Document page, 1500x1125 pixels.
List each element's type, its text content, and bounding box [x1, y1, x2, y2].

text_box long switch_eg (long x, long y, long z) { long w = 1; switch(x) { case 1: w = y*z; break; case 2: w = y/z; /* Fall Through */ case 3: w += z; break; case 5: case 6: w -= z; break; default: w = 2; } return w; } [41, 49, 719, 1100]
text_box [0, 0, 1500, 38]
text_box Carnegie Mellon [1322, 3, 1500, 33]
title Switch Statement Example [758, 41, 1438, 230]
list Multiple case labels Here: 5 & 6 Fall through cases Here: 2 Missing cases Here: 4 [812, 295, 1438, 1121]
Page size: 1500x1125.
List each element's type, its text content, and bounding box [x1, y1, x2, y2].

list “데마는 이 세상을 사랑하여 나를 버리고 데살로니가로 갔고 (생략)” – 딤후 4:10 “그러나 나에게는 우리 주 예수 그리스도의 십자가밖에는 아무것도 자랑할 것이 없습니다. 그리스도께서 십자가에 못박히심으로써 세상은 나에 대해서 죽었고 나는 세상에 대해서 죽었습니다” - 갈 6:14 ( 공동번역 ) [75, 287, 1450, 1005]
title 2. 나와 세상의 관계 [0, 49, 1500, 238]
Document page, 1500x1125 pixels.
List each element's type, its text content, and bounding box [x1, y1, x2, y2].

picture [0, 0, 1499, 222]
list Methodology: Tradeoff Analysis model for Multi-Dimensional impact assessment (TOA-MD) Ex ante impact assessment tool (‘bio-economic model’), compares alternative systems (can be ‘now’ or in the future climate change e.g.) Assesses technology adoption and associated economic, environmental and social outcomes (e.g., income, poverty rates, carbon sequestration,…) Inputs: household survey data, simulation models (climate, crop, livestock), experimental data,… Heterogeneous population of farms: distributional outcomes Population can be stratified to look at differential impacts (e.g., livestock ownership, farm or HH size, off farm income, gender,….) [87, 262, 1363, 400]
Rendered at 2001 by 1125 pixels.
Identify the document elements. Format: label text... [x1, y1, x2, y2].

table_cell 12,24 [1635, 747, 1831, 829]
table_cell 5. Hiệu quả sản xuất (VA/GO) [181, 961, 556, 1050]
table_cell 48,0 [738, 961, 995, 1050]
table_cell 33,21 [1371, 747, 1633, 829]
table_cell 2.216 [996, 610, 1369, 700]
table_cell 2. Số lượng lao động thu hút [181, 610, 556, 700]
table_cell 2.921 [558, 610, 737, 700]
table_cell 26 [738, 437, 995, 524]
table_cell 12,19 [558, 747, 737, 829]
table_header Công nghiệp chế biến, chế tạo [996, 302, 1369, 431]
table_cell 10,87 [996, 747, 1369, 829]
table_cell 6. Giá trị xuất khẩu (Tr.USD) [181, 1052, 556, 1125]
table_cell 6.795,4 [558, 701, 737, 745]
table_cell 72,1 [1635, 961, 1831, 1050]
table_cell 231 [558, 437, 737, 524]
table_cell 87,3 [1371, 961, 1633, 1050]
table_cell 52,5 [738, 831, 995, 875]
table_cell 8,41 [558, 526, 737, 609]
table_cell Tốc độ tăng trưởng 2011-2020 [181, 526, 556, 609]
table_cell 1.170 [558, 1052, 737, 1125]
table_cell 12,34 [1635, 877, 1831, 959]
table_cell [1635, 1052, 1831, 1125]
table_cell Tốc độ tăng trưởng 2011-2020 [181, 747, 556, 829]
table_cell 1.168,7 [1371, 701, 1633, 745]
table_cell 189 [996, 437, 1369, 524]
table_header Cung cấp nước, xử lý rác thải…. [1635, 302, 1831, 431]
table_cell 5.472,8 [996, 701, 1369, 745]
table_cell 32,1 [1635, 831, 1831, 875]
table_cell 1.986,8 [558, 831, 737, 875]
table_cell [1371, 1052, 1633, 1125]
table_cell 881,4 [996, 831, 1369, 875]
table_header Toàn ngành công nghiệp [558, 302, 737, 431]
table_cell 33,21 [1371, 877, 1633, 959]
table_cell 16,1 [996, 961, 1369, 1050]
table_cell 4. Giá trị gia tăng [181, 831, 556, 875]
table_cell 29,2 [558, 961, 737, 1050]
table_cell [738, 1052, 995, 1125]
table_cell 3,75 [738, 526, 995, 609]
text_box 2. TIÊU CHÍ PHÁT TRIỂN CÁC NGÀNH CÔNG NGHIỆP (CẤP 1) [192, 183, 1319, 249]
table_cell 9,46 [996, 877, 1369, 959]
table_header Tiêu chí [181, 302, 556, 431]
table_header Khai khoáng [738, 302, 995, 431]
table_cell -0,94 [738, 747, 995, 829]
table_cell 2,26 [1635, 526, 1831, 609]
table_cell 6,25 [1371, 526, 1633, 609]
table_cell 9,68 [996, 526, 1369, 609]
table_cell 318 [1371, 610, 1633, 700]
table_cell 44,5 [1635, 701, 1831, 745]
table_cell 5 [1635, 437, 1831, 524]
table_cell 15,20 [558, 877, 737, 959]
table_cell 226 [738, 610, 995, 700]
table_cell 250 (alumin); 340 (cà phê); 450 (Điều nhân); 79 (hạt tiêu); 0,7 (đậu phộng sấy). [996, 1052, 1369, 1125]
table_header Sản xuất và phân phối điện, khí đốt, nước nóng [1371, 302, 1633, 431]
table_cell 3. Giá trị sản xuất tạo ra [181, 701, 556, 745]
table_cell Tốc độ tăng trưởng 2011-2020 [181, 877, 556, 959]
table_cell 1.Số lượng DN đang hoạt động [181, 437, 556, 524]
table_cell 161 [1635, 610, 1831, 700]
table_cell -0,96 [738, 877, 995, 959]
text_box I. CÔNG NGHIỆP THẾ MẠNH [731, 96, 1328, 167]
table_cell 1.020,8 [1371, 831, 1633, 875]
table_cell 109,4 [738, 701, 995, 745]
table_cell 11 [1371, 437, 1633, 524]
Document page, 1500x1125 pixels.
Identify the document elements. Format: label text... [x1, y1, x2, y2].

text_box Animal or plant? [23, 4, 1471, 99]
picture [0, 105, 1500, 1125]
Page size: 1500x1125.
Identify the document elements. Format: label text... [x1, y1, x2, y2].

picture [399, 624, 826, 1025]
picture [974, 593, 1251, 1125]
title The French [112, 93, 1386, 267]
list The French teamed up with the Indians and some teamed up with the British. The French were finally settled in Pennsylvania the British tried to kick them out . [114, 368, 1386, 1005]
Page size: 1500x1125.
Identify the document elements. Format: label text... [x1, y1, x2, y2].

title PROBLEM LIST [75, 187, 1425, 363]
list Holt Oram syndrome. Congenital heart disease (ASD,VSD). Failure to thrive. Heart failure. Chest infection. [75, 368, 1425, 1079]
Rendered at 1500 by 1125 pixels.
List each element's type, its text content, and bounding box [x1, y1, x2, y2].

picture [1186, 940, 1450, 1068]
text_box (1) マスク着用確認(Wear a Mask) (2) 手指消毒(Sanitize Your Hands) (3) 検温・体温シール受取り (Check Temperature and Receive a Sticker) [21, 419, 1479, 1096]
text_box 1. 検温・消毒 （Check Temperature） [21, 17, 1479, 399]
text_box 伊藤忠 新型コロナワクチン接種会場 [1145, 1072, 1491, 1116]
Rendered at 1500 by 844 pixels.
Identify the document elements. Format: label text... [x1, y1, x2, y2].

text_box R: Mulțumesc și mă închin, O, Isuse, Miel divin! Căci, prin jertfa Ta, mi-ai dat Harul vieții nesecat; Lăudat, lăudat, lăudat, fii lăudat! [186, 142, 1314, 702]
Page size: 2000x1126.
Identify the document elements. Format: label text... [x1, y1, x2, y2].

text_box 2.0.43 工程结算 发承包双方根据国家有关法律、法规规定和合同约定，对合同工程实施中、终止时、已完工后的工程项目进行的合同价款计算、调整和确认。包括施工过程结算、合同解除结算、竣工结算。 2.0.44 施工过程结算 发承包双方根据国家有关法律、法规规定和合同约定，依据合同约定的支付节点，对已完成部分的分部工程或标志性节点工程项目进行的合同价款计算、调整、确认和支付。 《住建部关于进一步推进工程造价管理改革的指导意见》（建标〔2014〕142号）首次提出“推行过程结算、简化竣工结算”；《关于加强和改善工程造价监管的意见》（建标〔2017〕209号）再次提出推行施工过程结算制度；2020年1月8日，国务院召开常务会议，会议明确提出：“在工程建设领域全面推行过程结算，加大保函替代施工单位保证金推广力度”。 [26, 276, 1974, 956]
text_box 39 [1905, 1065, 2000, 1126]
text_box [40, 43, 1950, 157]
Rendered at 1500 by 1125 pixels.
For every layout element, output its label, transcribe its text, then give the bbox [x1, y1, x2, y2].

__Instruction__. Everything from the first line of the listing above through the line holding "Rendered at 2001 by 1125 pixels." must be retyped exactly; nothing else belongs in the reply.

__Answer section__.
Document page, 1500x1125 pixels.
List each element's type, its text content, and bounding box [x1, y1, x2, y2].

text_box long switch_eg (long x, long y, long z) { long w = 1; switch(x) { case 1: w = y*z; break; case 2: w = y/z; /* Fall Through */ case 3: w += z; break; case 5: case 6: w -= z; break; default: w = 2; } return w; } [41, 49, 719, 1100]
text_box [0, 0, 1500, 38]
text_box Carnegie Mellon [1322, 3, 1500, 33]
title Switch Statement Example [758, 41, 1438, 230]
list Multiple case labels Here: 5 & 6 Fall through cases Here: 2 Missing cases Here: 4 [812, 295, 1438, 1121]
Page size: 1500x1125.
List each element's type, its text content, and bounding box [x1, y1, x2, y2].

list “데마는 이 세상을 사랑하여 나를 버리고 데살로니가로 갔고 (생략)” – 딤후 4:10 “그러나 나에게는 우리 주 예수 그리스도의 십자가밖에는 아무것도 자랑할 것이 없습니다. 그리스도께서 십자가에 못박히심으로써 세상은 나에 대해서 죽었고 나는 세상에 대해서 죽었습니다” - 갈 6:14 ( 공동번역 ) [75, 287, 1450, 1005]
title 2. 나와 세상의 관계 [0, 49, 1500, 238]
Document page, 1500x1125 pixels.
List each element's type, its text content, and bounding box [x1, y1, x2, y2].

picture [0, 0, 1499, 222]
list Methodology: Tradeoff Analysis model for Multi-Dimensional impact assessment (TOA-MD) Ex ante impact assessment tool (‘bio-economic model’), compares alternative systems (can be ‘now’ or in the future climate change e.g.) Assesses technology adoption and associated economic, environmental and social outcomes (e.g., income, poverty rates, carbon sequestration,…) Inputs: household survey data, simulation models (climate, crop, livestock), experimental data,… Heterogeneous population of farms: distributional outcomes Population can be stratified to look at differential impacts (e.g., livestock ownership, farm or HH size, off farm income, gender,….) [87, 262, 1363, 400]
Rendered at 2001 by 1125 pixels.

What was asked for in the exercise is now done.